2. Augmentation budgets shrink. Because the degradation trajectory is more accurate, augmentation triggers are better timed. The flat-rate model often triggers augmentation 2-3 years too early (wasting \$500K-1M in unnecessary container swaps) or 4-5 years too late (breaching the PPA availability guarantee). Degradation-aware sizing reduces augmentation cost overruns by an average of 18% across our simulation library.
3. Financing terms improve. Debt providers and tax equity investors increasingly require degradation modeling that matches manufacturer warranty terms. A sizing study backed by flat-rate assumptions faces deeper diligence scrutiny and wider credit spreads. Degradation-aware sizing using manufacturer data passes due diligence on the first review, shortening the financing timeline by 3-6 weeks.
How Energy Optima Integrates 3D Degradation into the LP Loop
Energy Optima is the only BESS sizing platform that integrates full 3D degradation interpolation directly into the LP optimization loop. Here is how it works:
Step 1 — Battery selection. Choose from 112 batteries across 44 manufacturers in the database, or upload your own manufacturer datasheet. Each battery carries its own 3D SOH/RTE lookup table with an average of 143 data points per battery, totaling 16,068 unique data points across the full database.
Step 2 — Dispatch simulation. The hourly dispatch optimizer runs the battery through the specified revenue application (solar shifting, arbitrage, frequency regulation, or a hybrid stack). Every timestep outputs the instantaneous C-rate, cycle depth, and cumulative cycle count.
Step 3 — Degradation interpolation. At the end of each simulated year, the degradation engine reads the year's average C-rate, cumulative cycles, and calendar age, then trilinearly interpolates SOH and RTE from the manufacturer table. This SOH value feeds back into the next year's usable capacity constraint.
Step 4 — LP iteration.

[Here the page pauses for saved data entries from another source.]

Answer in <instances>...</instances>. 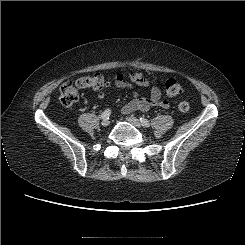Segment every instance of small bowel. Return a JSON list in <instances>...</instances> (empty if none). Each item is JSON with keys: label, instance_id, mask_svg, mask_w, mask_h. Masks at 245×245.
Segmentation results:
<instances>
[{"label": "small bowel", "instance_id": "obj_1", "mask_svg": "<svg viewBox=\"0 0 245 245\" xmlns=\"http://www.w3.org/2000/svg\"><path fill=\"white\" fill-rule=\"evenodd\" d=\"M115 84L117 87L127 89L131 92L133 98L122 108V113L127 115L136 111L147 112L152 106H158L168 109L169 101L163 96L158 87H153L149 93H142L135 89L136 86H148L150 80L141 72L129 71L126 75L118 74L115 76ZM99 98L106 97V91L100 90Z\"/></svg>", "mask_w": 245, "mask_h": 245}]
</instances>
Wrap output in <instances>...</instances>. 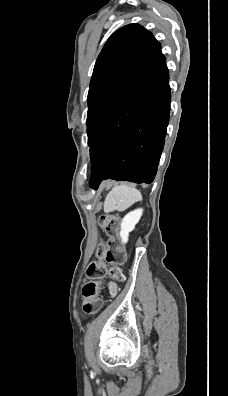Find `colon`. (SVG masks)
Returning a JSON list of instances; mask_svg holds the SVG:
<instances>
[{"label":"colon","instance_id":"obj_1","mask_svg":"<svg viewBox=\"0 0 228 396\" xmlns=\"http://www.w3.org/2000/svg\"><path fill=\"white\" fill-rule=\"evenodd\" d=\"M99 224L108 235L109 240L106 246H101L99 248V259L92 261L86 270V276L89 281L83 285L82 297L83 311L88 314L97 313L102 307L97 281L106 276V266L110 265L109 274L115 277L118 268L126 259V253L119 239V219L114 215H102L99 219Z\"/></svg>","mask_w":228,"mask_h":396}]
</instances>
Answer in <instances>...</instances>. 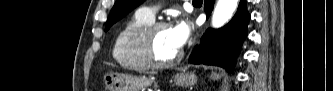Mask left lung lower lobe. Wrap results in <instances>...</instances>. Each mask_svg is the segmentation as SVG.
I'll return each mask as SVG.
<instances>
[{"label": "left lung lower lobe", "instance_id": "left-lung-lower-lobe-1", "mask_svg": "<svg viewBox=\"0 0 333 91\" xmlns=\"http://www.w3.org/2000/svg\"><path fill=\"white\" fill-rule=\"evenodd\" d=\"M207 17L211 14L214 0H205ZM245 0H241L238 11L224 27L208 29L199 45L195 46L189 61L193 64L217 65L232 72L235 59L240 52L242 42L247 36L250 15L246 10Z\"/></svg>", "mask_w": 333, "mask_h": 91}]
</instances>
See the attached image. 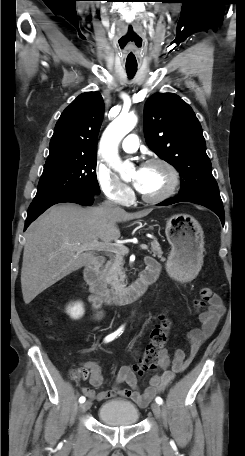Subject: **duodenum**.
<instances>
[{
    "mask_svg": "<svg viewBox=\"0 0 245 456\" xmlns=\"http://www.w3.org/2000/svg\"><path fill=\"white\" fill-rule=\"evenodd\" d=\"M104 262L102 256L94 257L84 269V278L89 285L93 298L98 303L104 304H123L132 302L141 297L153 284L159 274V264L157 262H147L146 268L142 271L138 279L129 287L113 290L107 287L101 276L100 268Z\"/></svg>",
    "mask_w": 245,
    "mask_h": 456,
    "instance_id": "1",
    "label": "duodenum"
}]
</instances>
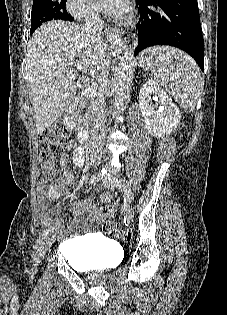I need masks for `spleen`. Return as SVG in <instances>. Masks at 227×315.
I'll list each match as a JSON object with an SVG mask.
<instances>
[{"label":"spleen","instance_id":"1","mask_svg":"<svg viewBox=\"0 0 227 315\" xmlns=\"http://www.w3.org/2000/svg\"><path fill=\"white\" fill-rule=\"evenodd\" d=\"M139 65L149 72L186 110L192 111L199 98L203 78L191 57L172 47L143 51Z\"/></svg>","mask_w":227,"mask_h":315}]
</instances>
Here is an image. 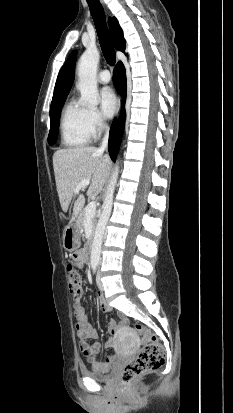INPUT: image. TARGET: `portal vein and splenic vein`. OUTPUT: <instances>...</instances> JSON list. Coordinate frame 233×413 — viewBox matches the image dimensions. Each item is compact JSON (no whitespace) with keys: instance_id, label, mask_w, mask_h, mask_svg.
Listing matches in <instances>:
<instances>
[{"instance_id":"1","label":"portal vein and splenic vein","mask_w":233,"mask_h":413,"mask_svg":"<svg viewBox=\"0 0 233 413\" xmlns=\"http://www.w3.org/2000/svg\"><path fill=\"white\" fill-rule=\"evenodd\" d=\"M90 184V180L85 179L80 181V183L74 188V193H78L81 189L85 188ZM96 211V202L92 201L90 202L87 207H86V213H85V218H92L95 215Z\"/></svg>"}]
</instances>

The outer LP loop adjusts MW and MWh ratings, re-runs the dispatch simulation, re-computes degradation, and re-evaluates NPV. This inner/outer loop architecture is what makes the optimization degradation-aware: every candidate sizing sees its own degradation trajectory based on how that specific sizing would actually be operated.
Step 5 — Tradeoff surface visualization. The optimizer outputs the full tradeoff surface of MW × MWh combinations, color-coded by NPV, with the degradation-aware optimum marked. Users can compare this against the flat-rate-optimum to see the value of accurate degradation modeling for their specific project.
The 200+ inverters and 165 PCS units in the database are also factored into the round-trip efficiency chain, so the degradation interpolation captures the full POC-to-POC efficiency trajectory, not just the DC-side SOH fade.